● **PROBLEM REQUIREMENTS**
Within the material below, locate the line with "healthy. See what" and the line with "NRENs in 2020", then return those two lines and all lines between them, exactly as written.

● **DATA SHOWN**
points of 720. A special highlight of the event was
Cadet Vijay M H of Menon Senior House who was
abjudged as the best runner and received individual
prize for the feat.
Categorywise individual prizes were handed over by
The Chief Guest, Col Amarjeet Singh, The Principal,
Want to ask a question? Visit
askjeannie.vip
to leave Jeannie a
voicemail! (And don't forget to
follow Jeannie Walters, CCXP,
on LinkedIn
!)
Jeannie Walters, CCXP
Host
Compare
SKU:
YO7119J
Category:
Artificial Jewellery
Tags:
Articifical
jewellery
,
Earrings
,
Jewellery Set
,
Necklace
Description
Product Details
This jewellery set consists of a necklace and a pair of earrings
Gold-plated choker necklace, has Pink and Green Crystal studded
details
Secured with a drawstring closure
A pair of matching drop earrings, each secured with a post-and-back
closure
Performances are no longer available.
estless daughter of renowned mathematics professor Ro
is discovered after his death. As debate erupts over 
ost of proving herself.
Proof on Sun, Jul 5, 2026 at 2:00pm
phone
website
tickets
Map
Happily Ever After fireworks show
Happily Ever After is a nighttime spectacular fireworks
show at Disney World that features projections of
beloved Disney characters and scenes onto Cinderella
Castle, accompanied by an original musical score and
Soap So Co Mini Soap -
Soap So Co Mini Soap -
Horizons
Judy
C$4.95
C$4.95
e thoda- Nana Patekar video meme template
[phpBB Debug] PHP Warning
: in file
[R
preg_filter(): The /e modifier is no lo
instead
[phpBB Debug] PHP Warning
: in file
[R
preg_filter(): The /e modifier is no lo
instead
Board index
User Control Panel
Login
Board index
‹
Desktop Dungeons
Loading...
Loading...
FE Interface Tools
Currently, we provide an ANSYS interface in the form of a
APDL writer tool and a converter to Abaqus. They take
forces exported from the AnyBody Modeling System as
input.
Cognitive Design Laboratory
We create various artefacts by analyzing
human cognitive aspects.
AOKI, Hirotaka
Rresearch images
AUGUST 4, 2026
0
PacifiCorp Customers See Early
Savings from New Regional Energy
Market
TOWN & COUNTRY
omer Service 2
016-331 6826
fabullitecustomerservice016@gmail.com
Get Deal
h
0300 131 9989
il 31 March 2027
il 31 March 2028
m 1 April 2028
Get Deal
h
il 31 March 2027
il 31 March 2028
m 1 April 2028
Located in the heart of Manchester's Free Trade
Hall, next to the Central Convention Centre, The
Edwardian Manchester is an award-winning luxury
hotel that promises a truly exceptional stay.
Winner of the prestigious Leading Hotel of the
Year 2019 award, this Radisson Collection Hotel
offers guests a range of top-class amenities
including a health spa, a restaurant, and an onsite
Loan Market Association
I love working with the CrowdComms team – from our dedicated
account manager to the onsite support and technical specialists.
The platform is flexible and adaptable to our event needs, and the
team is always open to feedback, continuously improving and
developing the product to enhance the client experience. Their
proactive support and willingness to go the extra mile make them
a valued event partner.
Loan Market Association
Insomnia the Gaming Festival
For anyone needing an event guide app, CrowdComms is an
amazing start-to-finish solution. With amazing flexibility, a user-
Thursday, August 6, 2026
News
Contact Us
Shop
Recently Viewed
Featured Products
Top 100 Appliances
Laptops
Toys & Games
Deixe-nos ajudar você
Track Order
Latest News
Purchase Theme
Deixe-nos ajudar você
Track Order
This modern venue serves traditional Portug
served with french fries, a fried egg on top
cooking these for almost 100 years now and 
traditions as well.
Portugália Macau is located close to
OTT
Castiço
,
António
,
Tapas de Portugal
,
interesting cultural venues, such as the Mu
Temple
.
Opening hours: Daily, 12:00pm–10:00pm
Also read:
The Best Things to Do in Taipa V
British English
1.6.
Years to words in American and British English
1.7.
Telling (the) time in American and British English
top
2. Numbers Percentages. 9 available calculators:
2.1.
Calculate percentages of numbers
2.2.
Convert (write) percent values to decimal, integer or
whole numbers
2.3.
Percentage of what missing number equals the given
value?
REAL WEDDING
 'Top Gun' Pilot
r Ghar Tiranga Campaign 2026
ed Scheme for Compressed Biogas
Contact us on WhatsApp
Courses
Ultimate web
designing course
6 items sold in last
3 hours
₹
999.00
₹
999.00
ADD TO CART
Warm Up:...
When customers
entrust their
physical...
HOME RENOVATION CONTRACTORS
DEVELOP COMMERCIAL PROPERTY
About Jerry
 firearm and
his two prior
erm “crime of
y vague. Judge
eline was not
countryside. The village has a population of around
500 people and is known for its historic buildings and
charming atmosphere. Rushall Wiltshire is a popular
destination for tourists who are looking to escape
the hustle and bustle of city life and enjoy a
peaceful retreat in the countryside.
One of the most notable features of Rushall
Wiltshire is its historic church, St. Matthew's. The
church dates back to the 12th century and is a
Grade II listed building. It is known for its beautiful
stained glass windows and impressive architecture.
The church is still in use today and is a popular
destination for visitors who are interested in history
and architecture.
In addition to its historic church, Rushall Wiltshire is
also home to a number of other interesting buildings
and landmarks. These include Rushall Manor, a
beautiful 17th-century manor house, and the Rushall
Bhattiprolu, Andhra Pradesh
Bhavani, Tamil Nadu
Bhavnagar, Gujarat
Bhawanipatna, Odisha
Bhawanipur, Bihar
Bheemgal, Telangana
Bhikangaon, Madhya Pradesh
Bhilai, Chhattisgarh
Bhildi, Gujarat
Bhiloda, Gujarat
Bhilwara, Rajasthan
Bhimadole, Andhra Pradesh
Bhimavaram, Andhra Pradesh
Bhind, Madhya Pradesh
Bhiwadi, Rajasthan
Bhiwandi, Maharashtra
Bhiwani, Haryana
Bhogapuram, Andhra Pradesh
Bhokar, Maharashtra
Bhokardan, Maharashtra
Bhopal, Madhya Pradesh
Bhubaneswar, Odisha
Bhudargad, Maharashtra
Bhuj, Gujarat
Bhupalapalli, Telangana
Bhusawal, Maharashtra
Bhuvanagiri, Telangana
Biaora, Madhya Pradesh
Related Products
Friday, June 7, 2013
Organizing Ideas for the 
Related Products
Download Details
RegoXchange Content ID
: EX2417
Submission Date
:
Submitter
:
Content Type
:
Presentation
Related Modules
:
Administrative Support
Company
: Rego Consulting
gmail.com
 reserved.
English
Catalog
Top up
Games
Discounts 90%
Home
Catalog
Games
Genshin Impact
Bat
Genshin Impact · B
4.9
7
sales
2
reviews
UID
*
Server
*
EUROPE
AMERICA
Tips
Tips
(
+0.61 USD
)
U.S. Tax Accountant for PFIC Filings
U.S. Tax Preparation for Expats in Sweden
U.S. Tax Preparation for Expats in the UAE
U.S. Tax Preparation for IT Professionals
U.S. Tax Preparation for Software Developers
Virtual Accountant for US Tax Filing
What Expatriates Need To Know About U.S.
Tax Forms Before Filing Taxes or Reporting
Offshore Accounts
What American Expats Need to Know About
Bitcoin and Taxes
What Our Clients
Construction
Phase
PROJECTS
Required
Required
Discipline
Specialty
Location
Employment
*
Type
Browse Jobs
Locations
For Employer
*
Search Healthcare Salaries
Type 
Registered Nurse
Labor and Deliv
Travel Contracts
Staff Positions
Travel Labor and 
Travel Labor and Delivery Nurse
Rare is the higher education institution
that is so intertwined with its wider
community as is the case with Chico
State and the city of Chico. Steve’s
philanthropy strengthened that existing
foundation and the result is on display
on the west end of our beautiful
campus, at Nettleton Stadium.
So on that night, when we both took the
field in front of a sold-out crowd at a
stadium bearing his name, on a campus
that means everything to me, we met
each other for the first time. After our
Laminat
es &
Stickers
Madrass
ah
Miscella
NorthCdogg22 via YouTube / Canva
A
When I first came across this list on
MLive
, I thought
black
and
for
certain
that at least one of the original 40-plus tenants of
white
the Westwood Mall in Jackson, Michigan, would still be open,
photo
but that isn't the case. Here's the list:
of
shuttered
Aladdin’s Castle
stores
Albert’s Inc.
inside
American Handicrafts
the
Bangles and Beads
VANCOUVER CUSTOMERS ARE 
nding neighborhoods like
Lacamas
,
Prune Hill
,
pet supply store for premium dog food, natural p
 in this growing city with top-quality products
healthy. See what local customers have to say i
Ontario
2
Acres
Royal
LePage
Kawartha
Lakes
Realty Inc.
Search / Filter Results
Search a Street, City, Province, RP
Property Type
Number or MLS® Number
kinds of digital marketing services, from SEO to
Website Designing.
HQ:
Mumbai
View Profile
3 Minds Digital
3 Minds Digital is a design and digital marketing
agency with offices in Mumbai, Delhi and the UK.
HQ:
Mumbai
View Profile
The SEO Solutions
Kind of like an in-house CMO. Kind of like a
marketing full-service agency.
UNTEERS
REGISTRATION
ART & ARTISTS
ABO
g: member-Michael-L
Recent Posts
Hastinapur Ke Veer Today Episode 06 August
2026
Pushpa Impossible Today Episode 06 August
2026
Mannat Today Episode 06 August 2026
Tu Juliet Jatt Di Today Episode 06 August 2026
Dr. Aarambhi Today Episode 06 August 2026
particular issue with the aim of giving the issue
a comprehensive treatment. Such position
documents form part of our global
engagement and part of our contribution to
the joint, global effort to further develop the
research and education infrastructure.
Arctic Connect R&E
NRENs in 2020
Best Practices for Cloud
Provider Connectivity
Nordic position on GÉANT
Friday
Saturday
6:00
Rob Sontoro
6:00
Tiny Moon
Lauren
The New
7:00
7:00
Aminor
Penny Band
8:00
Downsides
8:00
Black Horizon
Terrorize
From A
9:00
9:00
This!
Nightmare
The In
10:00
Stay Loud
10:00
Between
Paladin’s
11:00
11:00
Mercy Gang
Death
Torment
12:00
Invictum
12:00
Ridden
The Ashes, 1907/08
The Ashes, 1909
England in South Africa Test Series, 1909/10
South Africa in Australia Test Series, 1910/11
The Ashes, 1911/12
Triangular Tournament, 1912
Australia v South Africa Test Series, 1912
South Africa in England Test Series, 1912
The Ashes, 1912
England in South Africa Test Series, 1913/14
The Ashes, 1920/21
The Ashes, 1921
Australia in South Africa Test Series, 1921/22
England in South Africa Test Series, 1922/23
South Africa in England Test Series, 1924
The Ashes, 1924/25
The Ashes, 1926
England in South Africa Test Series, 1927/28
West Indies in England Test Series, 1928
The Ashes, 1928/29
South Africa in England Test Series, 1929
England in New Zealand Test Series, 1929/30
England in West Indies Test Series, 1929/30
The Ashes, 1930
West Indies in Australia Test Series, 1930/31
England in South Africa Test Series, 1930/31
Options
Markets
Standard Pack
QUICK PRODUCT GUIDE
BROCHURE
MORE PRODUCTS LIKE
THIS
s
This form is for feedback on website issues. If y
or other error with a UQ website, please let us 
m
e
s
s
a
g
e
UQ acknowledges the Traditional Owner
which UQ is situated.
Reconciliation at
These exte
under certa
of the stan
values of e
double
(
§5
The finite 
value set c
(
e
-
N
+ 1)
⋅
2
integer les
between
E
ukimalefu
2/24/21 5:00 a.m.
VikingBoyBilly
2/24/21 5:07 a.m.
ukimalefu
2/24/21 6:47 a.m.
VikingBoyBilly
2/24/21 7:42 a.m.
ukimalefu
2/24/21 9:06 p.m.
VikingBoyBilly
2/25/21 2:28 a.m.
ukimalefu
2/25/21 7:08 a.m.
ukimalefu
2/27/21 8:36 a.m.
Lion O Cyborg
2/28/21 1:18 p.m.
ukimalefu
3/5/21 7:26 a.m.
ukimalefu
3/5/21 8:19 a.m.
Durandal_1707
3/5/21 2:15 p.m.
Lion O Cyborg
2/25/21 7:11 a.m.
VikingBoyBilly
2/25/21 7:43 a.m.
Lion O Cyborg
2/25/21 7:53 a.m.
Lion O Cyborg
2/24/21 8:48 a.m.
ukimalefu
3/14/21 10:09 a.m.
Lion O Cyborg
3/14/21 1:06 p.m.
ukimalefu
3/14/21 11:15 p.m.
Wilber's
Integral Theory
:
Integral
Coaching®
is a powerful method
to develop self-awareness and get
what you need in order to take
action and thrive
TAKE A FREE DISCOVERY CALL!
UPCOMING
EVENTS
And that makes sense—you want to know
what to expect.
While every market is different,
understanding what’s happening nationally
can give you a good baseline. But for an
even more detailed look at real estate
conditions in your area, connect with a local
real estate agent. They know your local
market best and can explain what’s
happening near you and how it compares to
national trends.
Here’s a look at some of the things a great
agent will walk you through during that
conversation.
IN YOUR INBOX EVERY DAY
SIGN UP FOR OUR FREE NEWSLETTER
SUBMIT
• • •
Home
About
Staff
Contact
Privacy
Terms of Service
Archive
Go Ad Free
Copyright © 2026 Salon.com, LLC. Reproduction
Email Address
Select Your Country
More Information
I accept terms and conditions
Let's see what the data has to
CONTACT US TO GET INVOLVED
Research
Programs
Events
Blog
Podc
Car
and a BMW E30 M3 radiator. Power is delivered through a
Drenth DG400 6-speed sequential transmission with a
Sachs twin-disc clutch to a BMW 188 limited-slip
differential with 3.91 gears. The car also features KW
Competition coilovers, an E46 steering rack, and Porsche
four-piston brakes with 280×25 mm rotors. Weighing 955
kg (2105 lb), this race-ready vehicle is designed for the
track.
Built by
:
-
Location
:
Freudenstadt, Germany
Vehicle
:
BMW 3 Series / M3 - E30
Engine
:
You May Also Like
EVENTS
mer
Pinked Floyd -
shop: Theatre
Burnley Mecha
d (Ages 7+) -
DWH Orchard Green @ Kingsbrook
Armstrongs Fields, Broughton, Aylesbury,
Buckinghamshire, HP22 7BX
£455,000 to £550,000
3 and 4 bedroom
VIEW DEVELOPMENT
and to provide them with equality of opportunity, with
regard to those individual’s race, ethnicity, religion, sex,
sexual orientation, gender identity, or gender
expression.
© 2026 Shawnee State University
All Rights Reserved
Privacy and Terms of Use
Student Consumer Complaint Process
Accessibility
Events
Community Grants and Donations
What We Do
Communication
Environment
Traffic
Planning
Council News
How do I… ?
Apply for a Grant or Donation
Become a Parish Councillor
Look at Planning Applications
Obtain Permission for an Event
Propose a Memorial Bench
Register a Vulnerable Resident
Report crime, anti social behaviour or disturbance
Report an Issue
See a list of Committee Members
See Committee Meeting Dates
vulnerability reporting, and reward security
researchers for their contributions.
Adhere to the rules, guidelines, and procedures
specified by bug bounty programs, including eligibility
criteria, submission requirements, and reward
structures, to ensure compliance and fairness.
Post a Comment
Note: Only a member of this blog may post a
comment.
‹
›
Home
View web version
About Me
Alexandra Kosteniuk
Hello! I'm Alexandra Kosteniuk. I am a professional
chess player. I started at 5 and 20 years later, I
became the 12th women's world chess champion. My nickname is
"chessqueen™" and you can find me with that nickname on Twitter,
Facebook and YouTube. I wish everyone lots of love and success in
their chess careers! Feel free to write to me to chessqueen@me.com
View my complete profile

● **ANSWER FOR THE TASK**
healthy. See what local customers have to say i
Ontario
2
Acres
Royal
LePage
Kawartha
Lakes
Realty Inc.
Search / Filter Results
Search a Street, City, Province, RP
Property Type
Number or MLS® Number
kinds of digital marketing services, from SEO to
Website Designing.
HQ:
Mumbai
View Profile
3 Minds Digital
3 Minds Digital is a design and digital marketing
agency with offices in Mumbai, Delhi and the UK.
HQ:
Mumbai
View Profile
The SEO Solutions
Kind of like an in-house CMO. Kind of like a
marketing full-service agency.
UNTEERS
REGISTRATION
ART & ARTISTS
ABO
g: member-Michael-L
Recent Posts
Hastinapur Ke Veer Today Episode 06 August
2026
Pushpa Impossible Today Episode 06 August
2026
Mannat Today Episode 06 August 2026
Tu Juliet Jatt Di Today Episode 06 August 2026
Dr. Aarambhi Today Episode 06 August 2026
particular issue with the aim of giving the issue
a comprehensive treatment. Such position
documents form part of our global
engagement and part of our contribution to
the joint, global effort to further develop the
research and education infrastructure.
Arctic Connect R&E
NRENs in 2020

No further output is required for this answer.